* [Aim of the exercise]
In the passage on protein folding at the ribosome, which technique is the method of choice for the structural analysis of nascent polypeptides?

A protein hindered from folding by its parent ribosome
One of the major challenges in biology is to understand what three-dimensional shape a specific amino acid chain collapses into. Notably, Google-owned AlphaFold have made huge strides in using artificial intelligence to predict protein structures accurately and rapidly, obtaining ones that are virtually indistinguishable from those solved by traditional, comparatively laborious structural biology methods. While an increasing proportion of the proteome is being structurally characterised, the sequential manner by which protein structure is made (i.e. the pathway of protein folding in vivo) is a relatively poorly understood process. A mechanistic understanding of folding, and how disease mutations affect it, is not only fundamental but important to defining future intervention strategies.
Our understanding of protein folding has historically been shaped by the wealth of studies which subject natively folded proteins to denaturing conditions, to then either watch them unfold or refold upon removal of denaturant. But in the cell, proteins are universally synthesised on the ribosome and emerge from the exit tunnel into the cytosol. Because the nascent polypeptide is synthesized relatively slowly compared to the rapid process of folding, it can already begin to fold without its complete amino acid sequence.
One of the emerging frontiers in understanding protein folding includes the study of how the elements within the cellular milieu shape hydrophobic collapse. By studying proteins as they are being synthesised by their parent ribosome, we are obtaining insights into the earliest contacts made in a disordered, fledgling chain. The strategy described involves the production of snapshots of this process, by isolating complexes of the nascent chain with its parent ribosome at discrete points during protein translation. The resulting series of ribosome-nascent chain complexes (RNCs), harbouring increasing lengths of the translated protein sequence, are then subjected to analysis, chiefly via NMR spectroscopy. With nascent polypeptides being highly dynamic, NMR is the technique of choice for their structural analysis.

* [Material supplied]
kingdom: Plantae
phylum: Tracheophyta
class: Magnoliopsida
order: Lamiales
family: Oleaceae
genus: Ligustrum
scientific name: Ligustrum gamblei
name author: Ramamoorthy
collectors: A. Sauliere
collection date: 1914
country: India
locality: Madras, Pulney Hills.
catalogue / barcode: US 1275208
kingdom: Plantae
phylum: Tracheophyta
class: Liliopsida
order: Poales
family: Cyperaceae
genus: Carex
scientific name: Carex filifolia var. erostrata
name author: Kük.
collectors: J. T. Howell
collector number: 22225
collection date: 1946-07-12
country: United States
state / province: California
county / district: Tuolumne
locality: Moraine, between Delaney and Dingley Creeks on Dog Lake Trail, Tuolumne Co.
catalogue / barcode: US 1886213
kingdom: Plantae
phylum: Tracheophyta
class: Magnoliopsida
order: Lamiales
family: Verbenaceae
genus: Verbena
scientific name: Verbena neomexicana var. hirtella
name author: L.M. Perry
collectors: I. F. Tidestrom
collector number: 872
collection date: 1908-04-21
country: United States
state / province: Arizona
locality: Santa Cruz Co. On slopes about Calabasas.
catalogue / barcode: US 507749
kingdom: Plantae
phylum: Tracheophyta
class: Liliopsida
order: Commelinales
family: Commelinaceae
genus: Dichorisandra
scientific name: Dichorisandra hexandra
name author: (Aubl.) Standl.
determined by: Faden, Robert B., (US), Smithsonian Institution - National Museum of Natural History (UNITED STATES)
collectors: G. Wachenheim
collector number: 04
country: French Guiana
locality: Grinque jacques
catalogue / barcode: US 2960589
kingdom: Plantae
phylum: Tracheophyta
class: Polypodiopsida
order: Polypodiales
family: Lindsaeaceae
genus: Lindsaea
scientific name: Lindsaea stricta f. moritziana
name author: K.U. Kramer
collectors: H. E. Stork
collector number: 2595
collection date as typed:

* [Task result]
NMR spectroscopy